Alkaline phosphatase as a label for immunoassay using amperometric detection with a variety of substrates and an optimal buffer system Original Research Article

Novel substrates for use in an amperometric 3-electrode system are described for the determination of alkaline phosphatase (EC.3.1.3.1), the enzyme label most commonly used in electrochemical immunoassays. Previous problems encountered with a variety of substrates have led to passivation of the working electrode at low product concentrations. Our group has synthesised a number of novel substrates in an attempt to elucidate this fouling problem.
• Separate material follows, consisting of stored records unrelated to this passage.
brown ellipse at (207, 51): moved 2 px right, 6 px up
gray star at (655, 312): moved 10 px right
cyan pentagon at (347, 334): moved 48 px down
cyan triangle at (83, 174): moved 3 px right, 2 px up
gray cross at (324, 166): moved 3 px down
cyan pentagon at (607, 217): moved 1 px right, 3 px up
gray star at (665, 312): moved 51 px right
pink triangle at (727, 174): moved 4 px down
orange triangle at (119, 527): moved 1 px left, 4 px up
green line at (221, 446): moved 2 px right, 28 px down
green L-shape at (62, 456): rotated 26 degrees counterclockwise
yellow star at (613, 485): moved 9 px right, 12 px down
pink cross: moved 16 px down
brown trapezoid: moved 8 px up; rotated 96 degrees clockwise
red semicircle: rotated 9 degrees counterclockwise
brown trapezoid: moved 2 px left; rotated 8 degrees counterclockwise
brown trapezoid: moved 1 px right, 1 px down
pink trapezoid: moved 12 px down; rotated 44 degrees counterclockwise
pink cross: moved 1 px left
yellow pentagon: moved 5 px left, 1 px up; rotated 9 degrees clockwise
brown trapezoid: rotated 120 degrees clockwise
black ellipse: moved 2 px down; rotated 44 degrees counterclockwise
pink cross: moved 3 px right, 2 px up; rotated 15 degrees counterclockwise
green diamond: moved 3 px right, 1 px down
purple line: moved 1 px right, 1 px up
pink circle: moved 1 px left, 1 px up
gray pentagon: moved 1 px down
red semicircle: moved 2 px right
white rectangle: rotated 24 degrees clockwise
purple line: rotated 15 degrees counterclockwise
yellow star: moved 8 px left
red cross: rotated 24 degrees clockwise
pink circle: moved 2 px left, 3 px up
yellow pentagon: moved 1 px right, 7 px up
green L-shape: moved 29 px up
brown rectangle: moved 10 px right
These substrates were synthesised with various electron withdrawing groups at the para position as these groups seem to stabilise the reaction product in an alkaline medium [I. Rosen, J. Rishpon, J. Electroanal. Chem. 258 (1989) 27–39] and limit fouling of the working electrode [Y. Xu, H.B. Halsall, W.R. Heineman, J. Pharm. Biomed. Anal. 7 (12) (1989) 1301–1311]. These substrates were p-cyanophenylphosphate, p-methoxyphenylphosphate and p-formylphenylphosphate. Preventing the formation of phenolic radicals, which polymerise and adhere to the working electrode, is the primary goal when designing the synthesis of these substrates. Of these, p-cyanophenylphosphate showed the greatest stability of product, significant lowering of the fouling of the working electrode and comparable Michaelis–Menten kinetics. Four aminoethanol buffers were compared with respect to their abilities to stabilise the products and to promote enzyme activity. 0.1 M Tris(hydroxymethyl)aminomethane buffer, at pH 9.0, was found to be the optimum buffer system.